C’est ce qu’a déclaré le Premier ministre de la République de Cuba, Manuel Marrero Cruz, lors de la réunion extraordinaire du Conseil provincial du gouvernement, tenue à Las Tunas. Cette réunion a mis en lumière le potentiel de la province à transformer la situation actuelle grâce à une collaboration étroite entre toutes les parties prenantes.
S’adressant aux participants, le membre du Bureau politique du Parti a également précisé que des règlements et des décisions, dont certains n’ont pas encore été mis en œuvre, ont été approuvés dans le pays et contribueront aux résultats escomptés pour cette année.
« Comment y parvenir ? En agissant différemment, car nous vivons une époque différente », a-t-il affirmé, rappelant que c’est le Commandant en chef Fidel Castro Ruz qui, le 1er mai 2000, avec son concept de Révolution, nous avait appelés à un changement constant.
« Nous disons vivre dans une économie de guerre, mais nous n’agissons pas en conséquence, car nous restons paralysés par l’inertie, attendant que les choses se produisent. Notre survie et le développement de chaque région dépendront des efforts individuels et collectifs. »
Le chef du gouvernement cubain a qualifié la production alimentaire d’enjeu de sécurité nationale.
Le développement de chaque région dépendra des efforts individuels et collectifs.
À cet égard, il a pris connaissance des actions entreprises par la province, conformément aux accords du 11e plénum du Comité central du Parti, de la 6e session ordinaire de l’Assemblée nationale du pouvoir populaire et du Conseil des ministres, lors de l’analyse du Plan et du Budget pour 2026.
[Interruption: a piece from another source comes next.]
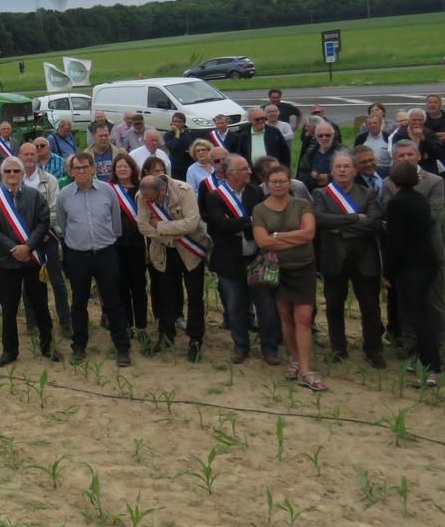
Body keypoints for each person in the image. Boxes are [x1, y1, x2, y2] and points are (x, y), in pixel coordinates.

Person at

Ces actions comprennent notamment la création de 14 pôles de production, l’amélioration des indicateurs d’efficacité de l’élevage, l’augmentation des surfaces consacrées à la riziculture, l’identification de nouveaux produits d’exportation et l’évaluation des cultures rurales.
Marrero Cruz a toutefois évoqué les difficultés persistantes dans la région, qui nécessitent des approches différentes. Ces enjeux comprennent, par exemple, la qualité et la distribution de l’eau à la population, l’hygiène communautaire et la situation sanitaire dans plusieurs municipalités.
Il a indiqué qu’il fallait renforcer l’attention portée aux centres sociaux et a critiqué la lenteur du traitement des conteneurs maritimes livrés dans la région en vue de leur conversion en logements. Cette question est pourtant primordiale, car Las Tunas compte environ 2 000 familles déplacées par les intempéries qui attendent toujours une aide.
Le Premier ministre a ajouté qu’il était essentiel d’identifier et de lever les obstacles au progrès. Il a également réaffirmé que le blocus américain constituait le principal frein au développement du pays, mais que cette politique impérialiste ne pouvait justifier les piètres performances et l’inefficacité de certaines entreprises.
Il a insisté sur le fait que la priorité était donnée aux municipalités. « C’est là que se concentre l’activité économique », a-t-il déclaré, « nous devons donc comprendre les besoins de la population et le potentiel de chaque territoire.»
Le développement de chaque région dépendra des efforts individuels et collectifs.
Le chef du gouvernement a affirmé que la gouvernance ne pouvait se résumer à des réunions et des rapports. « Le véritable champ de bataille se situe sur le terrain, où nous devons agir avec sincérité et une grande sensibilité, convaincus que chaque jour est un combat mené pour le bien du peuple et de l’économie. »
Il a indiqué que plus de 3 450 propositions avaient été soumises au Programme gouvernemental par les différentes structures gouvernementales et organisations politiques et populaires de Las Tunas afin de corriger les distorsions et de revitaliser l’économie.
« Il est temps maintenant de travailler à surmonter la crise actuelle et de le faire correctement, avec la collaboration et un effort accru de tous les acteurs économiques. »
Pour sa part, Ana María Mari Machado, vice-présidente de l’Assemblée nationale du pouvoir populaire et du Conseil d’État, a souligné que les systèmes de travail doivent répondre aux priorités de notre époque.
Plusieurs ministres et vice-ministres ont pris la parole lors de la réunion pour évoquer le potentiel de la province de Las Tunas à atteindre l’autosuffisance dans divers secteurs agricoles, la nécessité de consolider les politiques sociales, le contrôle des contribuables et l’élimination des irrégularités financières.
Lors de la réunion de mercredi, la gouverneure de Las Tunas, Yelenis Tornet Menéndez, a présenté un rapport sur l’action de son administration.
Le développement de chaque zone dépendra des efforts individuels et collectifs.